Records excerpted from a collection
________________________________________
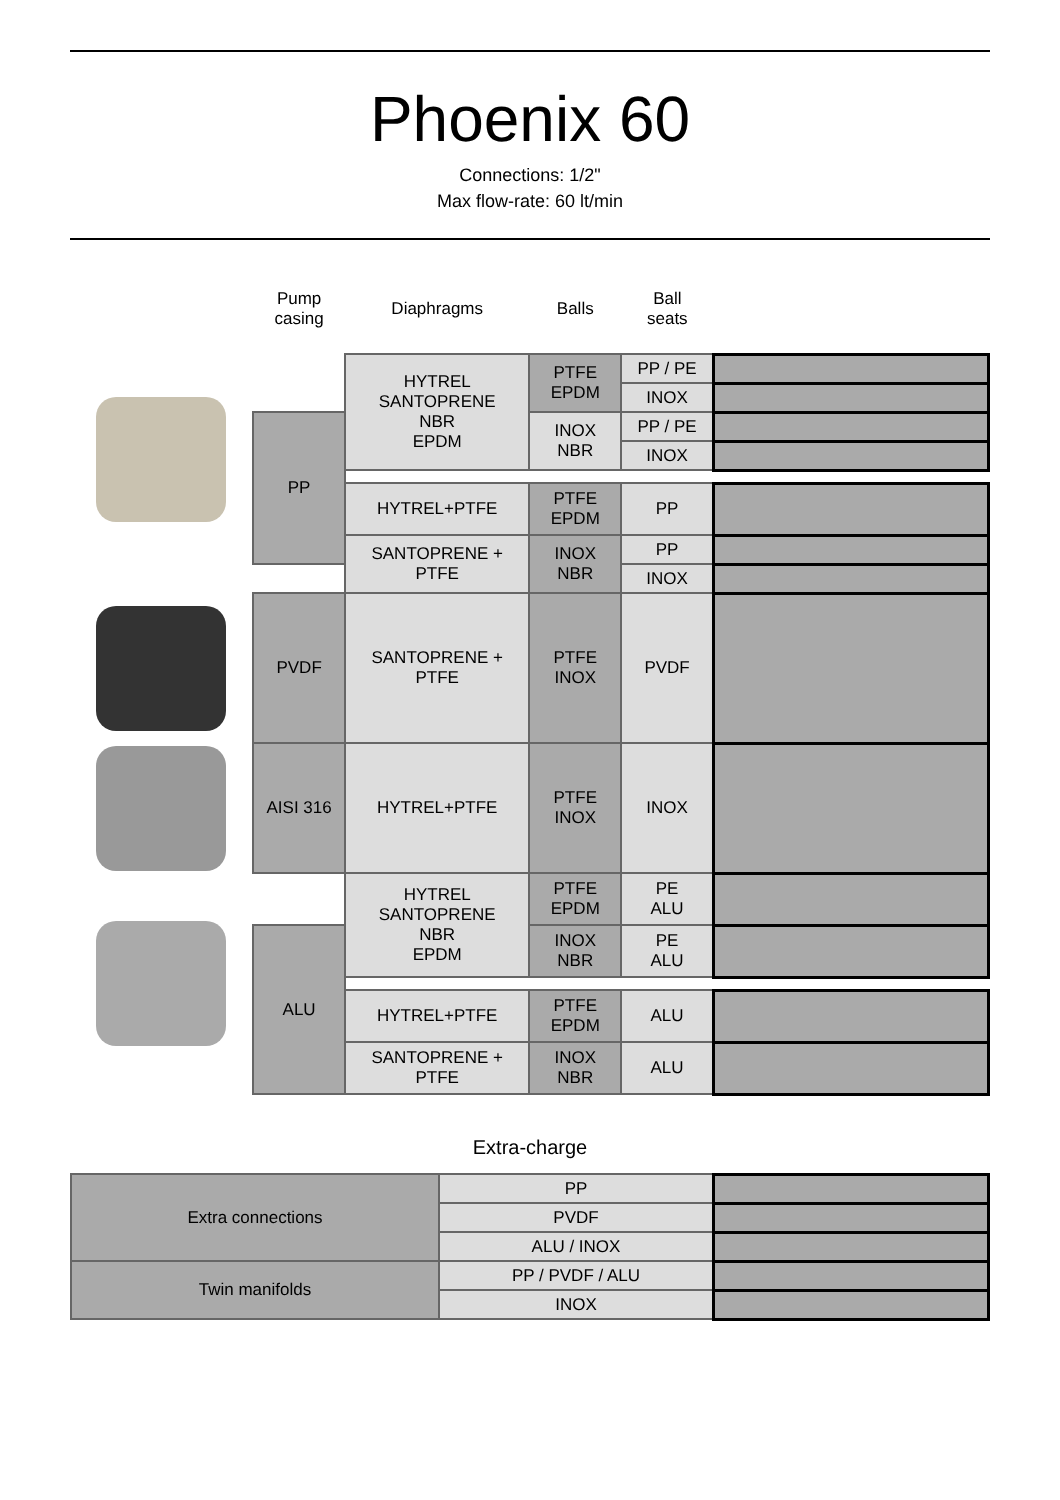Phoenix 60
Connections: 1/2"
Max flow-rate: 60 lt/min
| | Pump casing | Diaphragms | Balls | Ball seats | |
| | | HYTREL SANTOPRENE NBR EPDM | PTFE EPDM | PP / PE | |
| | | | | INOX | |
| | PP | | INOX NBR | PP / PE | |
| | | | | INOX | |
| | | HYTREL+PTFE | PTFE EPDM | PP | |
| | | SANTOPRENE + PTFE | INOX NBR | PP | |
| | | | | INOX | |
| | PVDF | SANTOPRENE + PTFE | PTFE INOX | PVDF | |
| | AISI 316 | HYTREL+PTFE | PTFE INOX | INOX | |
| | | HYTREL SANTOPRENE NBR EPDM | PTFE EPDM | PE ALU | |
| | ALU | | INOX NBR | PE ALU | |
| | | HYTREL+PTFE | PTFE EPDM | ALU | |
| | | SANTOPRENE + PTFE | INOX NBR | ALU | |
Extra-charge
| Extra connections | PP | |
| | PVDF | |
| | ALU / INOX | |
| Twin manifolds | PP / PVDF / ALU | |
| | INOX | |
________________________________________
WHAT TO PRODUCE:
Which lines run from the one containing "NBR | PP | |" to the end of the records? Transcribe exactly those, both ends included.

SOLUTION BELOW:
| | | SANTOPRENE + PTFE | INOX NBR | PP | |
| | | | | INOX | |
| | PVDF | SANTOPRENE + PTFE | PTFE INOX | PVDF | |
| | AISI 316 | HYTREL+PTFE | PTFE INOX | INOX | |
| | | HYTREL SANTOPRENE NBR EPDM | PTFE EPDM | PE ALU | |
| | ALU | | INOX NBR | PE ALU | |
| | | HYTREL+PTFE | PTFE EPDM | ALU | |
| | | SANTOPRENE + PTFE | INOX NBR | ALU | |
Extra-charge
| Extra connections | PP | |
| | PVDF | |
| | ALU / INOX | |
| Twin manifolds | PP / PVDF / ALU | |
| | INOX | |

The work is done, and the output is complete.